Afirmou ainda que os estudos apontam para um crescimento anual da procura de diamantes, mas que as metas do executivo “são bastante desafiadoras” num cenário de descida de preços.

Em 2019, verificou-se uma redução de 7 por cento do preço médio dos diamantes, que chegou a baixar 20 por cento em algumas minas, “sobretudo aquelas em que os diamantes não são assim tão jóia”, indicou.

Em 2019, a produção industrial recuperou 9.086.659,54 quilates, ficando 4,8 por cento abaixo da produção prevista.

As vendas alcançaram 1263 milhões de dólares, representando um aumento de 10 por cento na produção comercializada que resultou numa receita adicional de 34,7 milhões de dólares em relação ao ano anterior.

Para 2020, a Endiama espera aumentar os proveitos para 1658 milhões de dólares e ultrapassar os 2 mil milhões de dólares em 2022.

Com um passivo estimado em 525 milhões de dólares, Ganga Júnior afirmou que a dívida da empresa está a ser analisada, caso a caso, considerando que esta é “uma questão dinâmica”, cujo valor não está fechado porque nem toda resulta diretamente da empresa.

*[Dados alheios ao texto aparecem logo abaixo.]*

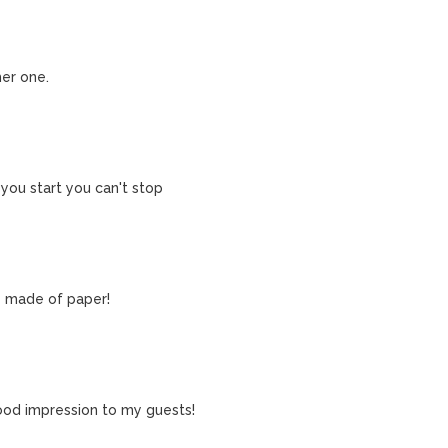
her one.
 you start you can't stop
y made of paper!
 good impression to my guests!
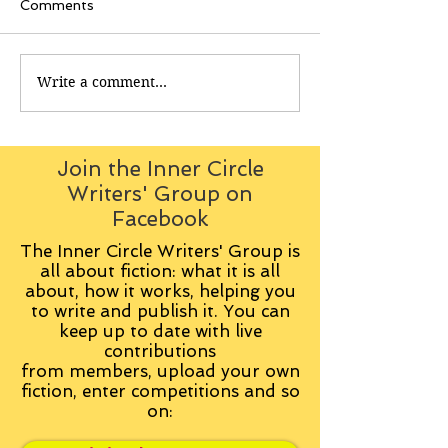
Comments
Write a comment...
Join the Inner Circle
Writers' Group on
Facebook
The Inner Circle Writers' Group is
all about fiction: what it is all
about, how it works, helping you
to write and publish it. You can
keep up to date with live
contributions
from
members, upload your own
fiction, enter competitions and so
on:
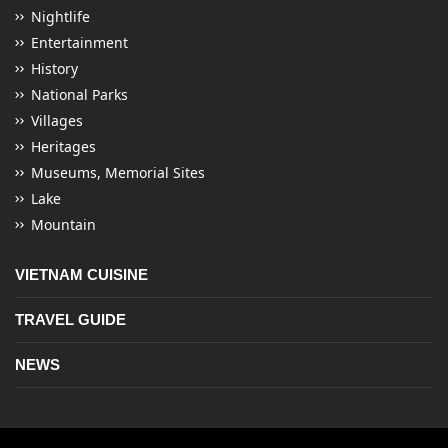
Nightlife
Entertainment
History
National Parks
Villages
Heritages
Museums, Memorial Sites
Lake
Mountain
VIETNAM CUISINE
TRAVEL GUIDE
NEWS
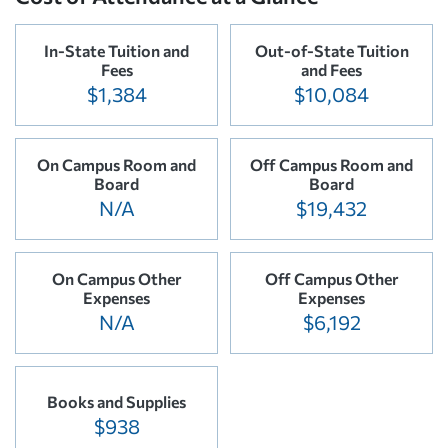
In-State Tuition and
Out-of-State Tuition
Fees
and Fees
$1,384
$10,084
On Campus Room and
Off Campus Room and
Board
Board
N/A
$19,432
On Campus Other
Off Campus Other
Expenses
Expenses
N/A
$6,192
Books and Supplies
$938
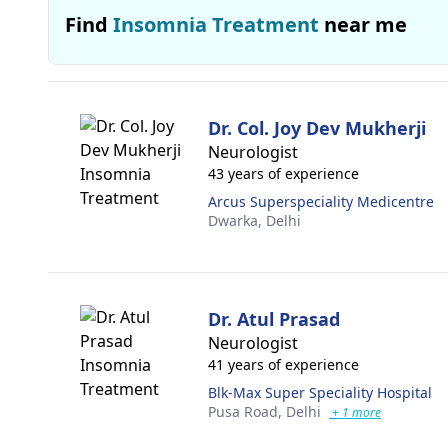
Find
Insomnia Treatment
near me
Dr. Col. Joy Dev Mukherji
Neurologist
43 years of experience
Arcus Superspeciality Medicentre
Dwarka,
Delhi
Dr. Atul Prasad
Neurologist
41 years of experience
Blk-Max Super Speciality Hospital
Pusa Road,
Delhi
+ 1 more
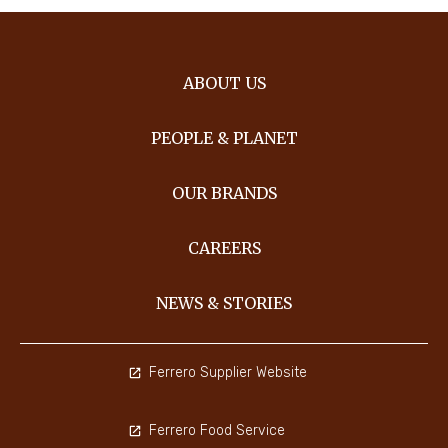
ABOUT US
PEOPLE & PLANET
OUR BRANDS
CAREERS
NEWS & STORIES
Ferrero Supplier Website
Ferrero Food Service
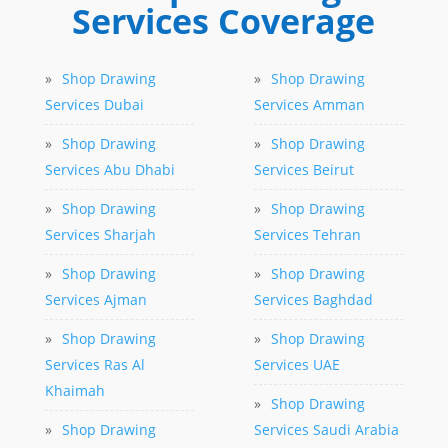
Services Coverage
»
Shop Drawing
»
Shop Drawing
Services Dubai
Services Amman
»
Shop Drawing
»
Shop Drawing
Services Abu Dhabi
Services Beirut
»
Shop Drawing
»
Shop Drawing
Services Sharjah
Services Tehran
»
Shop Drawing
»
Shop Drawing
Services Ajman
Services Baghdad
»
Shop Drawing
»
Shop Drawing
Services Ras Al
Services UAE
Khaimah
»
Shop Drawing
»
Shop Drawing
Services Saudi Arabia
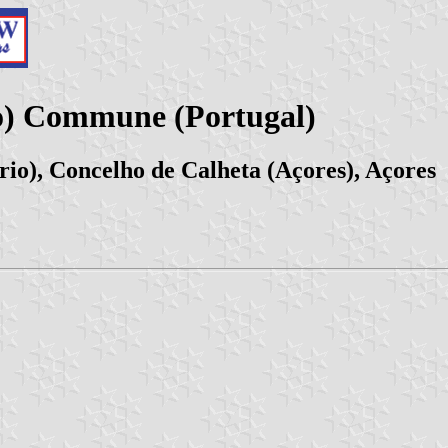
o) Commune (Portugal)
io), Concelho de Calheta (Açores), Açores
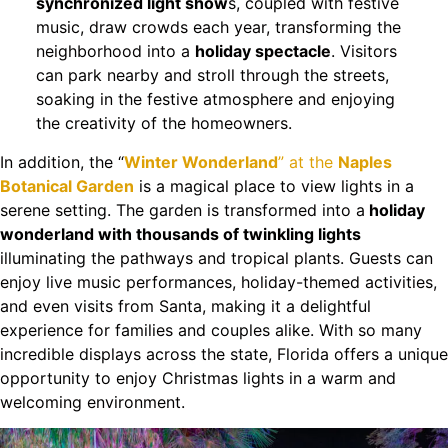
synchronized light show
s, coupled with festive
music, draw crowds each year, transforming the
neighborhood into a
holiday spectacle
. Visitors
can park nearby and stroll through the streets,
soaking in the festive atmosphere and enjoying
the creativity of the homeowners.
In addition, the “
Winter Wonderland
” at the
Naples
Botanical Garden
is a magical place to view lights in a
serene setting. The garden is transformed into a
holiday
wonderland with thousands of twinkling lights
illuminating the pathways and tropical plants. Guests can
enjoy live music performances, holiday-themed activities,
and even visits from Santa, making it a delightful
experience for families and couples alike. With so many
incredible displays across the state, Florida offers a unique
opportunity to enjoy Christmas lights in a warm and
welcoming environment.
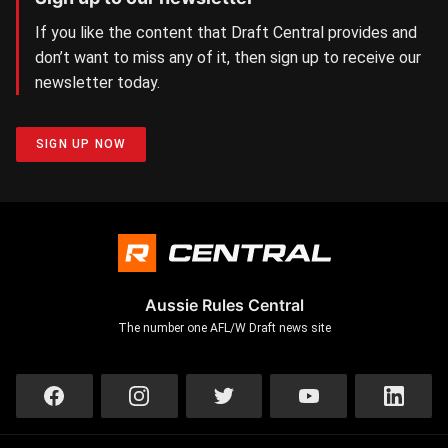
If you like the content that Draft Central provides and
don’t want to miss any of it, then sign up to receive our
newsletter today.
SIGN UP NOW
Aussie Rules Central
The number one AFL/W Draft news site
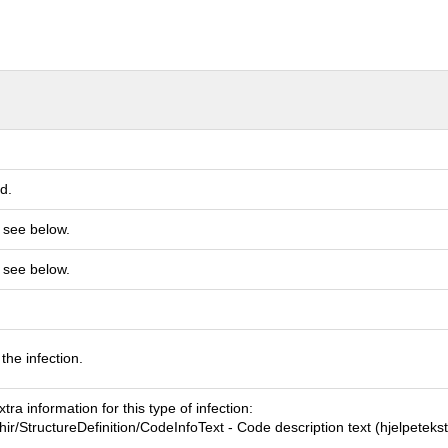
d.
 see below.
 see below.
 the infection.
tra information for this type of infection:
fhir/StructureDefinition/CodeInfoText - Code description text (hjelpetekst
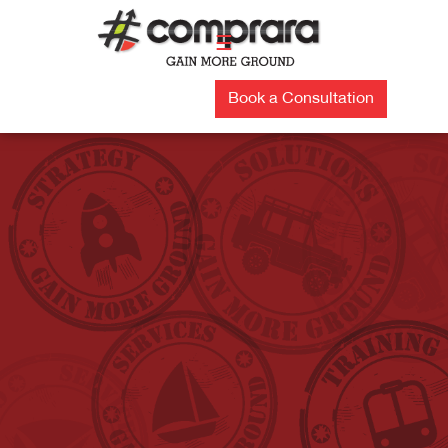
Skip
to
☰
content
Book a Consultation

“A dívida com responsabilidade direta da Endiama será menos de 50 milhões”, estimou, adiantando que o passivo está a ser re-analisado e que a empresa está a definir as melhores formas de saneamento, consoante os casos.

A Endiama conta com 79 concessões mineiras, das quais duas em fase de concurso público internacional.

Trabalham actualmente no sub-sector mineiro cerca de 12.200 trabalhadores, dos quais quase 500 pertencem à diamantífera que tem em curso 12 projectos em prospceção, sete de kimberlitos (rocha que contém os diamantes) e 13 secundários.